How to Sleep with Piriformis Syndrome

Wondering, "how do I stop piriformis pain at night?" This article lists the best tips to make sleeping more comfortable when experiencing piriformis syndrome.


Piriformis syndrome is a musculoskeletal condition involving inflammation of the piriformis muscle.

The piriformis muscle is located deep in the glute behind the gluteus maximus. It extends diagonally from the lower back to the upper surface of the femur on each side. The piriformis muscle plays a critical role in stabilizing the hip joint. It helps the hips rotate and allows the foot and leg to point outwards.

Piriformis syndrome can affect movement, balance, and quality of life. It also commonly impacts sleep.

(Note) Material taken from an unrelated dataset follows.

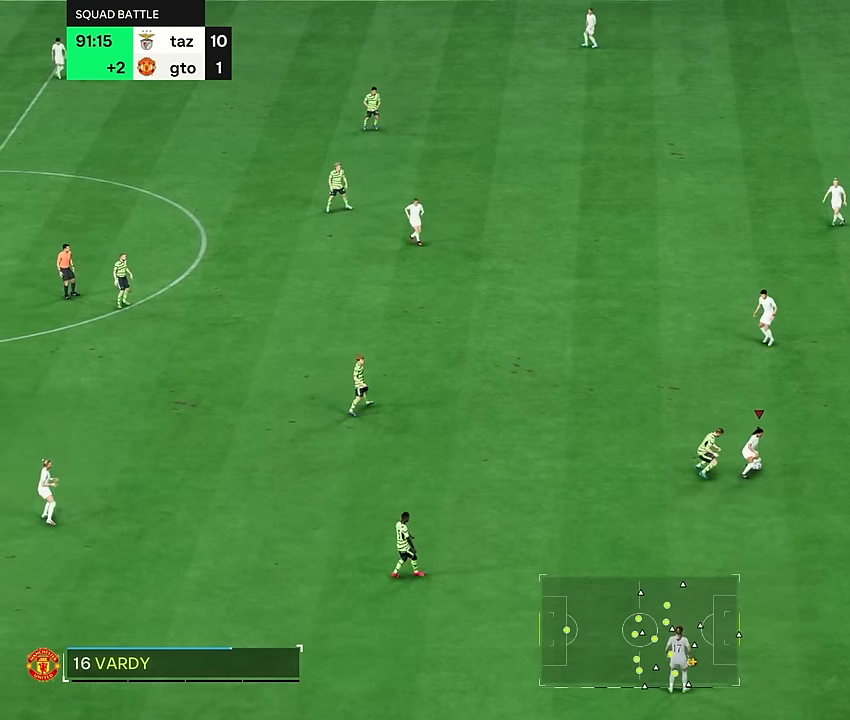
Gameplay with a controller (PlayStation layout); each line is a JSON object with the inputs held at the frame after it. "events" lists button and stick changes between this image and that frame as [ms after this image, input, new state], when the widget could be followed in between. Not read: L3 R1 R3.
{"buttons": [], "left_stick": "down", "right_stick": "center", "events": [[133, "left_stick", "down"], [367, "L2", "up"], [367, "right_stick", "down"], [500, "right_stick", "center"]]}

The Sleep Struggle: Piriformis syndrome can lead to significant discomfort, making finding a comfortable sleep position challenging.

The pain itself from piriformis syndrome can disrupt sleep. When you do not sleep well, it can affect how you perceive and cope with pain. This is why learning how to sleep with piriformis syndrome is so vital.

The Path to Comfort: Proper sleep position and support for pain relief are essential to getting the needed rest. Remember that learning how to sleep with piriformis syndrome may take a little trial and error.

However, there are several things you can do. The article explains the best sleep positions for piriformis syndrome, ways to promote better sleep, and when to see a doctor.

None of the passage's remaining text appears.